Zaman içerisinde üretim sayılarının artması ile yetersiz kalan üretim alanları dolayısıyla üretimi hem fiziksel açıdan hem de yatırım açısından kazançlı olmayan parçalar için uzman yan sanayiler oluşmaya başlamıştır. Bu sürecin uzantısı olarak günümüzde kaporta parçalarından lastiğe, direksiyondan plastik aksama, elektronik parçalardan motor dökümüne kadar her üründe uzmanlaşan yan sanayiler dünyanın her yanına yayılmışlardır.

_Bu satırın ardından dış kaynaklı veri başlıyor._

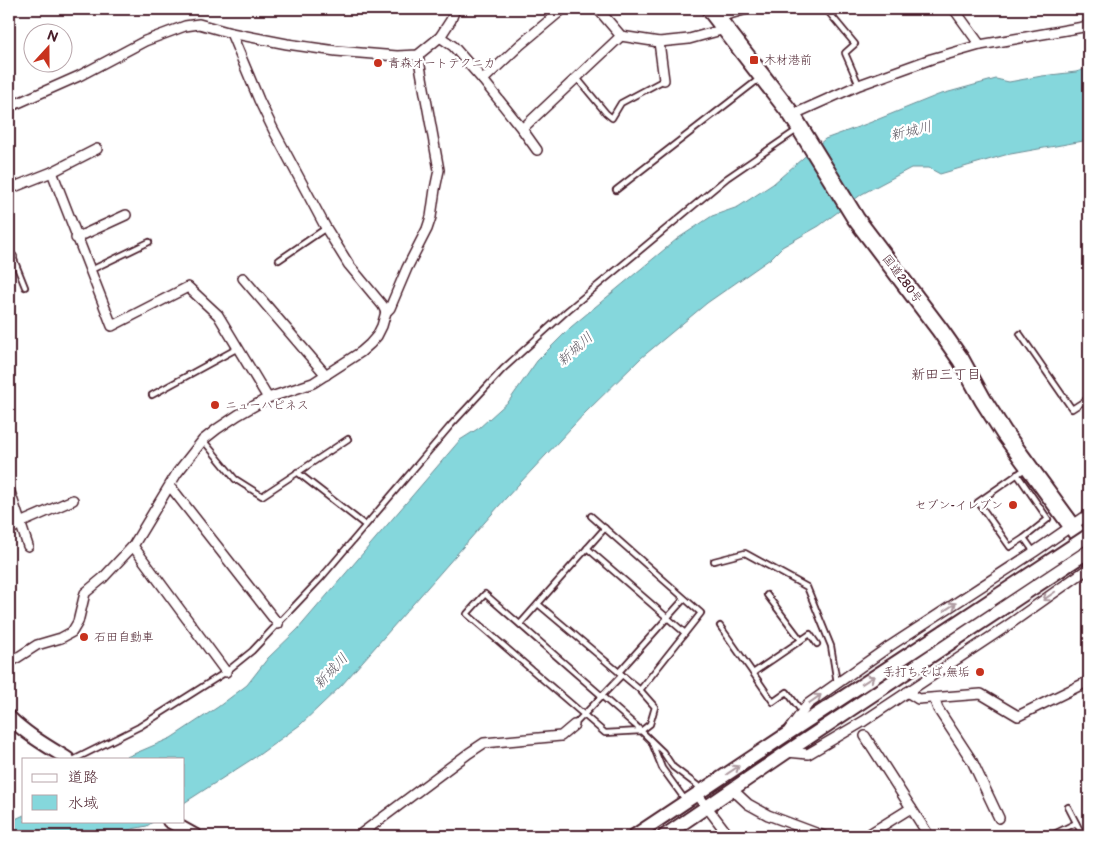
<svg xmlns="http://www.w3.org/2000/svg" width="1098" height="845" font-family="'Balsamiq Sans','Klee One',sans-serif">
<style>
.water{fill:#85d7dc;stroke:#6d8d95}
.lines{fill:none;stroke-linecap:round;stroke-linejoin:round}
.lane-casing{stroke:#4a1f2b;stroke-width:8}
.street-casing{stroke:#4a1f2b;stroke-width:12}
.secondary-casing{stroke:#4a1f2b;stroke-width:16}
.highway-casing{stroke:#4a1f2b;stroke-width:20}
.lane{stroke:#fff;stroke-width:4.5}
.street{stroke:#fff;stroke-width:9}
.secondary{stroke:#fff;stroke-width:12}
.highway{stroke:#fff;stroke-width:16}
.secondary-bridge-casing{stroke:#4a1f2b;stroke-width:16;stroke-linecap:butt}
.secondary-bridge{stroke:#fff;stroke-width:12}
.oneway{stroke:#ae9aa0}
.poi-dot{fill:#c8321e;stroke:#fff;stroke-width:2}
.labels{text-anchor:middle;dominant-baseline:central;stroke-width:4.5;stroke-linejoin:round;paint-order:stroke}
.poi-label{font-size:12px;fill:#4a1f2b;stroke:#fff;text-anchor:start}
.street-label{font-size:12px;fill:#4a1f2b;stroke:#fff}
.water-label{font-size:14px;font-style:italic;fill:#5c5660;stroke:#fff}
.neighbourhood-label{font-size:14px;fill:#4a1f2b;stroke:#fff}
</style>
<rect width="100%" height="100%" fill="#fff"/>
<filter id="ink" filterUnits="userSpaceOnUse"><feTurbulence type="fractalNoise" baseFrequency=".02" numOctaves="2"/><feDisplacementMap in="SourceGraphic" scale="10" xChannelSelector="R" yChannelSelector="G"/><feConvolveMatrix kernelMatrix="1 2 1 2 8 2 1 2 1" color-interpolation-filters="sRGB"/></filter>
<g filter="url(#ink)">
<!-- water -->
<g class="water">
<polygon points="1089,68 1089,140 1005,155 940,174 929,168 911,168 862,194 819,226 782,247 770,259 707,303 641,358 585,413 506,498 341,686 300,725 260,754 184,803 184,759 122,759 171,738 218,707 247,685 268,658 298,629 460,440 479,428 509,401 537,361 571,327 677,239 712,216 738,207 773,184 825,139 869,123 938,95 996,79 1009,82 1042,76 1076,72"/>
<polygon points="24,815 24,821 154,821 147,826 132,829 119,836 9,836 9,822"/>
</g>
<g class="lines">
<!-- lane casing -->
<g class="lane-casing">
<g id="lane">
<polyline points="826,9 855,44 845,53 859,85"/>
<polyline points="723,18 755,9"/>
<polyline points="577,78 606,113 612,118 621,103 664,80"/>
<polyline points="616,190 759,79"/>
<polyline points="9,247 25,287"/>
<polyline points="279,260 326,228"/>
<polyline points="91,270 149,242"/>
<polyline points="1020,334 1072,409 1089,398"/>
<polyline points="152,395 238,348"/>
<polyline points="203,440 235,479 262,496 348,439"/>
<polyline points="1025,469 978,502 1010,547 1024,538 1034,552"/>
<polyline points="297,472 365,525"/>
<polyline points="1017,474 1048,519 1024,538"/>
<polyline points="591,516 701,613 640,690"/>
<polyline points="587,548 685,633"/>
<polyline points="714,561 745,553 807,587 831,646 837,683"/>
<polyline points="767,595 801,640"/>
<polyline points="538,604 640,690 655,707 650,724 641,731 605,733 467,614 485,594 635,725 663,752 673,767 702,789"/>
<polyline points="520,624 605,528"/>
<polyline points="720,626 753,673"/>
<polyline points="619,672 684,599"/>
<polyline points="802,712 787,692 773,702 753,673 810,634 817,644"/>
<polyline points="574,725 622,675"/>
<polyline points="652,743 662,768 686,801"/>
<polyline points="75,759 139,727 226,672 252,651 321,578 451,425 503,369 568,310 727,178 797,130"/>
<polyline points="1068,807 1083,836"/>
<polyline points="1050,836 1076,823"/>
</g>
</g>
<!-- street casing -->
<g class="street-casing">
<g id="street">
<polyline points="598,9 621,36 659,42 689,39 725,29"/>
<polyline points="954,9 980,45"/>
<polyline points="231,33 259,100 274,131 326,228 349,265 383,306 386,312"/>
<polyline points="440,37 453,46 483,80 520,45 563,9"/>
<polyline points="659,42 664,80"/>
<polyline points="483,80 522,129 537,150"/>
<polyline points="9,107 79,76 145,41 185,26 199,24 231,33 287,44 336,51 397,56 418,55 440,37 451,20 455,9"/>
<polyline points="792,115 859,85 931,59 980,45 1089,26"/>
<polyline points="522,129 621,36"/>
<polyline points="52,172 112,326 188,287 218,315 268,398"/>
<polyline points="9,189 52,172 97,149"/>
<polyline points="76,238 126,215"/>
<polyline points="9,258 12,257"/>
<polyline points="243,278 326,375"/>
<polyline points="170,486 278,624"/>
<polyline points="9,489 28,546"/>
<polyline points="9,531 20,523 73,500"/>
<polyline points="133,546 226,672"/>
<polyline points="9,663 37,645 61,638 72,632 78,622 85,593 103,578 133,546 177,473 203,440 217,429 238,415 268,398 313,383 361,352 370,344 377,336 382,326 386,312 390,308 407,268 427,229 431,217 435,189 439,170 418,55"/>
<polyline points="907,692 918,699 981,694 1018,716 1089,681"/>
<polyline points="934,698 938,709 972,761 999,818"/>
<polyline points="789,730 808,704 890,646 1034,552 1089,514"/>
<polyline points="865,736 929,836"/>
<polyline points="787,752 808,754 864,721 1007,626 1089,568"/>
<polyline points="733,790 748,804 768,815 824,836"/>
<polyline points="697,794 729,836"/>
<polyline points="362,836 362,833 469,753 484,743 561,736 574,725"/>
<polyline points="866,836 911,808"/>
</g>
</g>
<!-- secondary casing -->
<g class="secondary-casing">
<g id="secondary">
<path d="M9,717C26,734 47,746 68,759"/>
<polyline points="169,821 196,836"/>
<polyline points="634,836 784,736 944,631"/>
<polyline points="664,836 787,752 952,642"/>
</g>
</g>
<!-- highway casing -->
<g class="highway-casing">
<polyline id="highway" points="710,9 792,115 856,219 940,330 961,360 983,400 1004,433 1072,526 1089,552"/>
</g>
<!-- lane -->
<use href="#lane" class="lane"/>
<!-- street -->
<use href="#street" class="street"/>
<!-- secondary -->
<use href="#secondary" class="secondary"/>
<!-- highway -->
<use href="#highway" class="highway"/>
<!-- secondary-bridge casing -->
<g class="secondary-bridge-casing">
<g id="secondary-bridge">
<polyline points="944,631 1089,535"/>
<polyline points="952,642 1089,551"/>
</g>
</g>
<!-- secondary-bridge -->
<use href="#secondary-bridge" class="secondary-bridge"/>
</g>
<!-- one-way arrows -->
<defs><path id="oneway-shaft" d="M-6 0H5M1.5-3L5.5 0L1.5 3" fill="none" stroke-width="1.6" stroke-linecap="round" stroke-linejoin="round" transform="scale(1.25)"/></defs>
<g class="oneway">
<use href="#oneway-shaft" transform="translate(1049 596) rotate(145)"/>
<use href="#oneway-shaft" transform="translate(950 607) rotate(-33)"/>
<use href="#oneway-shaft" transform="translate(868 680) rotate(-33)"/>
<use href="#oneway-shaft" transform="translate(815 699) rotate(-35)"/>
<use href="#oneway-shaft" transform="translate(733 770) rotate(-34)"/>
</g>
</g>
<!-- markers -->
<g class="poi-dot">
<rect x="749" y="55" width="10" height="10" rx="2.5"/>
<circle cx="378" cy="63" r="5"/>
<circle cx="215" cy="405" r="5"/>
<circle cx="1013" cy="505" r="5"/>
<circle cx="84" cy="637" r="5"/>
<circle cx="980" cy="672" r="5"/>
</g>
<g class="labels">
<!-- poi labels -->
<g class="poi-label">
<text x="764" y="60">木材港前</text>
<text x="388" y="63">青森オートテクニカ</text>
<text x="225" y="405">ニューハピネス</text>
<text x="1003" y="505" text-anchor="end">セブン-イレブン</text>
<text x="94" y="637">石田自動車</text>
<text x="970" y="672" text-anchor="end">手打ちそば 無垢</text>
</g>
<!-- street labels -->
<g class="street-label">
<text transform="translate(902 279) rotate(53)">国道280号</text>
</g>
<!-- water labels -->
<g class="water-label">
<text transform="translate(911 131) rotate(-13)">新城川</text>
<text transform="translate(575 349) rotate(-42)">新城川</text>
<text transform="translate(331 671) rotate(-47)">新城川</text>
</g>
<!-- neighbourhood labels -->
<g class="neighbourhood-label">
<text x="946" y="374">新田三丁目</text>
</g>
</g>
<!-- margin -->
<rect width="1098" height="845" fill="none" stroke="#fff" stroke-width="30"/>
<rect x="15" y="15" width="1068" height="815" fill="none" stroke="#4a1f2b" stroke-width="2" filter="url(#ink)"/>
<!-- legend -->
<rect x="22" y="758" width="162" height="65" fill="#ffffff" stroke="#b7a5aa"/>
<rect x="32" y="774" width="25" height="8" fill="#ffffff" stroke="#b7a5aa"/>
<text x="68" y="782" font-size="15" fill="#4a1f2b">道路</text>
<rect x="32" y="795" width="25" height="15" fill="#85d7dc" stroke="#b7a5aa"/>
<text x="68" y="808" font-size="15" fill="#4a1f2b">水域</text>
<!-- north arrow -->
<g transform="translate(48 48) rotate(21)"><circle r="24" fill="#ffffff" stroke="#b7a5aa"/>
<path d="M0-4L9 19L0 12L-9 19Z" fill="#c8321e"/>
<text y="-8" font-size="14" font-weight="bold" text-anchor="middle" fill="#4a1f2b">N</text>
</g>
</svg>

Birbirinden farklı yüzlerce yan sanayi firmasından temin edilen parçaların problemsiz şekilde birleştirilebilmesi hatta bir parça arıza yaptığında serviste başka bir ülkede üretilen bir parça ile değiştirilebilir olması bu sürece bağlıdır.
 
Kısacası; Taylor’un prensipleri yapılacak işi, işi oluşturan hareketleri analiz ederek süreyi belirlemek ve daha sonra gereksiz olan hareketleri elimine ederek en az zamana ihtiyaç duyulan ve sürekli tekrar edilebilen bir iş tanımı yapmak esasına dayanır. 
 
Bu şekilde, daha önce kutsal sayılan el emeği, basit ve düzenli hareketlerin tekrarlanır hale gelmesi ile herkesin yapabileceği bir hale gelmiş ve sıradanlaşmıştır. Artan istihdama paralel olarak tarımda çalışan, daha önce sanayi ile hiçbir ilişkisi olmayan insanlar bile tarlalarından kopup sanayiye koşmuşlar ve fabrikalarda bir aracın en önemli güvenlik parçalarının üretiminde çalışmaya başlamışlardır. 
 
Ancak bu prensipler o dönemde işçi sendikalarının yoğun tepkisine neden olmuştur. Çünkü sendikaların varlığı emeğin sırrına ve kutsallığına dayanmaktaydı. Usta olan işçi kraldı ve üreticilerin varlığı ona dayalı idi. Bu nedenle sendikalar Taylor’un uygulamalarına şiddetle karşı çıktılar ve çalışmaların durdurulmasını talep ettiler. Fakat süreç hızla ilerliyordu ve artık geri dönüş yoktu. 
 
 
Eleştirilerin ana noktası; Taylor’un çalışanları bir makine gibi görmesi, insana değer vermeyerek sadece üretimi arttırmaya yönelik çalışmaları ve çalışan motivasyonunu göz ardı etmesi olmuştur. Ayrıca Taylor’un organizasyon hiyerarşisinde çalışanları ve yöneticileri birbirlerinden net bir şekilde ayırması da günümüz modern yönetim ilkeleri açısından en çok eleştiri alan konulardan birisidir.  
 
Taylor tarafından ortaya konulan ilkeler kendisinden sonra gelen araştırmacı ve bilim adamlarına ilham kaynağı olmuş, iş ve yönetim dünyasına ait gelişmeler çığ gibi büyümüştür. Aradan bir yüzyıl geçmesine rağmen günümüzde şirketlerimizde uyguladığımız sayısız teknik ve uygulamaların temelinde bu ilkeler geçerliliğini sürdürmektedir.